LVIV, Ukraine — The war has turned Ukrainian journalists into inventors.

We all understood Russia would attack, but no one wanted to believe this. Before the war began, in the editorial office of Religious Information Service of Ukraine, we never discussed how we would work in wartime. Now we have adapted to the new realities of war: explosions, destruction of infrastructure by Russian missiles and, as a result, power outages.

Initially, several vital questions arose: how to keep working to provide religious information daily in full, despite the lack of electricity and the internet; how to avoid emotional burnout, maintain self-control and cope with stress and emotions after the rumble of rockets overhead and ground-shaking explosions.

The war with Russia presented us, Ukrainian journalists, with new challenges, particularly concerning journalistic standards. During the last months, the editors of RISU had to decide how to publish photos of the bodies of the dead and whether to publish them at all, how to write about Russian atrocities, war crimes and genocide, taking into account religious correctness.

In the conditions of a full-scale offensive, Ukrainian readers and viewers have increased demands for media. They want the media to be informative and speak frankly and truthfully, even when the truth is bitter and scary.

All this imposes a lot of responsibility. This is the crucible in which new Ukrainian journalism is being forged, particularly religious journalism.

Currently, RISU, like many other Ukrainian media, is in a crisis caused by financial problems on the one hand and the restrictions of martial law on the other.

Work order A => In the piece on Ukrainian journalists in wartime, what two causes does it give for RISU's current crisis?
Work order B => Name every new reality of war that the piece on Ukrainian journalists in wartime says the RISU editorial office has adapted to.
Work order C => Write the next part of the piece on Ukrainian journalists in wartime, picking up after its final sentence.

Data section =>

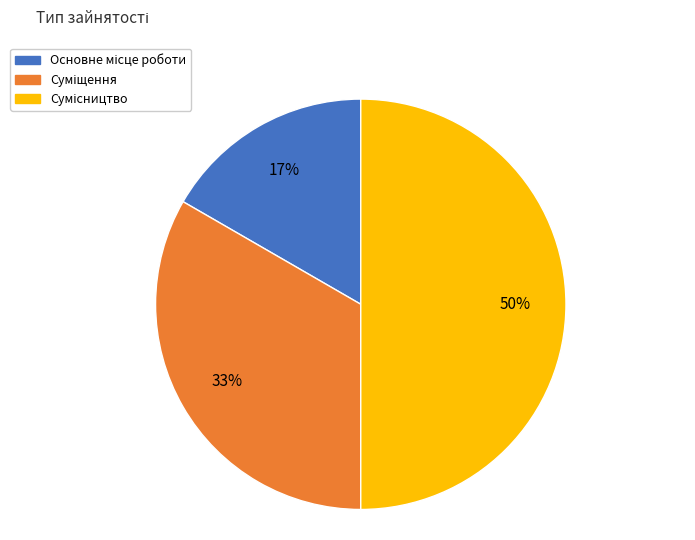

To the nearest percent, what is the average slice percentage?

33%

Answer A => Financial problems and the restrictions of martial law.

Answer B => Explosions, the destruction of infrastructure by Russian missiles, and power outages.

Answer C =>
So, with the beginning of the full-scale war, the rules of work in our editorial office changed.

Today we have to work in particular conditions. There is a real problem with access to information when it is difficult to get answers to requests because people are fighting at the front or because of rocket attacks. People are left without the internet. Now, in our line work, we don’t pay attention to things like working hours, days off or time. We work 24/7, trying to seize the opportunity to use the internet and electricity and find correspondents, many of whom work on the front line or in regions previously occupied by Russia.

Lilia Kovalyk, editor of Religious Information Service of Ukraine, is pictured in an undated photo. (CNS photo/courtesy Lilia Kovalyk)

Today, in war conditions, one of the professional challenges is finding an expert, a human rights defender, who will help to systematize information and summarize it.

This war is terrible, and it has changed the rules and approaches of journalism. We have already learned to publish sensitive content so that the world knows what it is dealing with, as well as the atrocities, genocide, and mass murders Ukraine has faced.

Journalistic standards stipulate:

“During a conflict, a journalist’s main duty is to check information from independent sources thoroughly. A journalist must stay out of the conflict, no matter how difficult it may be. Even if there is a war in your country.”

I must admit the standards of Ukrainian journalism changed during the war, and religious journalism did, too. Before, when writing news about the work of the clergy of the Ukrainian Orthodox Church of Ukraine in Russia, we had to contact the accused person and take their comment to clarify their position. Now we state the fact of collaboration based on information from official state sources.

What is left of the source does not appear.